Any help would be greatly appreciated 

i think i have a bad remote or a blown fuse. where would my fuses for my plow be located. i looked everywhere.


----------



## Deco (Nov 14, 2009)

*have you combed your wiring thoroghly for cuts , loose conns. ? check GROUND & POSI...then do a SEARCH here in western catagory.

good luck , you will find it . *


----------



## Joesno (Dec 8, 2008)

that was quick.

but im not really machinicly inclined at all so when you say ground and positive, would i just fallow the wires from off the mount into my truck? and see if there secure? do you think the rain could be affecting it? i know which is pos and ground but idk if i look on the mount or in the truck.

thanks


----------



## cubicinches (Oct 19, 2008)

If the controller won't even power up, start by checking the connector in the cab which your contoller plugs into. Should have 12V at the red wire in position #1. Should have ground at the black/orange wire in position #3. You can do this with a simple 12V test light. There should be a fuse in the 12V supply coming into that harness. Check that fuse if you've got no power with the test light. That'll get you started anyway.


----------



## WeDoSnowplowing (Nov 9, 2009)

Can check out the links here. http://www.westernplows.com/publibrary.asp?cat=5 Hope those can help. Not sure if that will help or not.


----------



## no lead (Dec 10, 2008)

rainy day usually means bad ground. start at the battery. follow out to the pump. check power all the way back to the solenoid, then to battery. everything tight? the control should not power up unless the plow is plugged in.


----------



## Joesno (Dec 8, 2008)

the plow is plugged in. ill check the everything this afternoon really well.


----------



## WeDoSnowplowing (Nov 9, 2009)

Joesno;867223 said:


> the plow is plugged in. ill check the everything this afternoon really well.
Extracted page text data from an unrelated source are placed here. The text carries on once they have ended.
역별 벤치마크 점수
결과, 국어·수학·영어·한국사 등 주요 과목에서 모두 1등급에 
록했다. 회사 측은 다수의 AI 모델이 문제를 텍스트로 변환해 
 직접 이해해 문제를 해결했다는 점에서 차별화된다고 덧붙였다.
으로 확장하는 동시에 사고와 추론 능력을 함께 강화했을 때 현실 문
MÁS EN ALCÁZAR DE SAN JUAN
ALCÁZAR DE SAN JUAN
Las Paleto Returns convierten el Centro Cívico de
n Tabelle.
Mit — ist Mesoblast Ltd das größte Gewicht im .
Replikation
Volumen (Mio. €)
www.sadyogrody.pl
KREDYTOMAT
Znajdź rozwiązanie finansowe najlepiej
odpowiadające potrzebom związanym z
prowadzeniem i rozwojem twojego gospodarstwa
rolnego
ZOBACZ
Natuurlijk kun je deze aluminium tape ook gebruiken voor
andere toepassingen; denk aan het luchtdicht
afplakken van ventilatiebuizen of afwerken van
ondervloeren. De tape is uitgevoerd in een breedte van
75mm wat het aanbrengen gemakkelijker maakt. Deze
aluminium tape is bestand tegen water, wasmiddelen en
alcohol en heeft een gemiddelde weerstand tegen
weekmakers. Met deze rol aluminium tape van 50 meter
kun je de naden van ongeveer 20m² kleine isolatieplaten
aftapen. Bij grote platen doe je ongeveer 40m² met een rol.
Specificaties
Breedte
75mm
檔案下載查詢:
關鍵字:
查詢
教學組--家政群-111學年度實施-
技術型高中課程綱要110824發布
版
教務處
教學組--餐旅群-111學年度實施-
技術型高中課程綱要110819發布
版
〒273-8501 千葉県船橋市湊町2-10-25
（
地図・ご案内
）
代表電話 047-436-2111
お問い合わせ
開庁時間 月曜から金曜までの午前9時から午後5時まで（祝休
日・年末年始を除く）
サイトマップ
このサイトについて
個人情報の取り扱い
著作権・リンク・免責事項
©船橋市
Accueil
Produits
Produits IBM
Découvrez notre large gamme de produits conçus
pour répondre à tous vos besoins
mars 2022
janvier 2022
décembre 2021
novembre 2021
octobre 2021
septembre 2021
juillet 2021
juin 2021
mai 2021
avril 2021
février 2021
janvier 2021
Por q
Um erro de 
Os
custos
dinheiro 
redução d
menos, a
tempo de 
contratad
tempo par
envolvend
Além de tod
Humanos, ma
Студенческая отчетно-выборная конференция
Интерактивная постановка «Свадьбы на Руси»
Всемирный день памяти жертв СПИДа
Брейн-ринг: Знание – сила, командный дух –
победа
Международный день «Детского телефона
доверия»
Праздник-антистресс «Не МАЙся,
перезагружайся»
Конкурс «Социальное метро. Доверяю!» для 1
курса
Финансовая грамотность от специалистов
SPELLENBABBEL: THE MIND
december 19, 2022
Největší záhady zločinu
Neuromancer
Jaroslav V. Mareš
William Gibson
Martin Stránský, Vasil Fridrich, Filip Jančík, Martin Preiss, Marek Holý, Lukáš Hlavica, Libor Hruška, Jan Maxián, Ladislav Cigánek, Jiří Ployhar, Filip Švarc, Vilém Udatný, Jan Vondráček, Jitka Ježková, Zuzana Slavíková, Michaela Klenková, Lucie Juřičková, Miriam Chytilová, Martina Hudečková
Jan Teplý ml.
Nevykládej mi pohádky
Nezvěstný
Please let us know what was wrong & thank you


----------



## Jay'sPlowing (Nov 20, 2009)

I had the same problem. I ended up replacing the plugs and everything works great now.


----------



## no lead (Dec 10, 2008)

WeDoSnowplowing;867494 said:


> Please let us know what was wrong & thank you


i think you said it best.


----------



## Joesno (Dec 8, 2008)

still havent fixed the problem yet. i looked over everything and nothing is out of place. i puled every fuse out of my fuse box non were blown beside trailer lights. 

im gonna drop it off at the dealer and see what the can do.

thanks for your guys help.


----------



## Joesno (Dec 8, 2008)

sorry never got back with yall. MY remote was bad. so their goes another 300$.

i absolutly hate this time of year. all i do is blow money on equip and christmas and birthdays..... i feel like its a never ending downward spiral. in the last 4 weeks ive gone through over 3 grand, not kidding. and nothing to show for it. it almost makes me sick everytime i think about it.

enough of my rant. thanks all for the help.


----------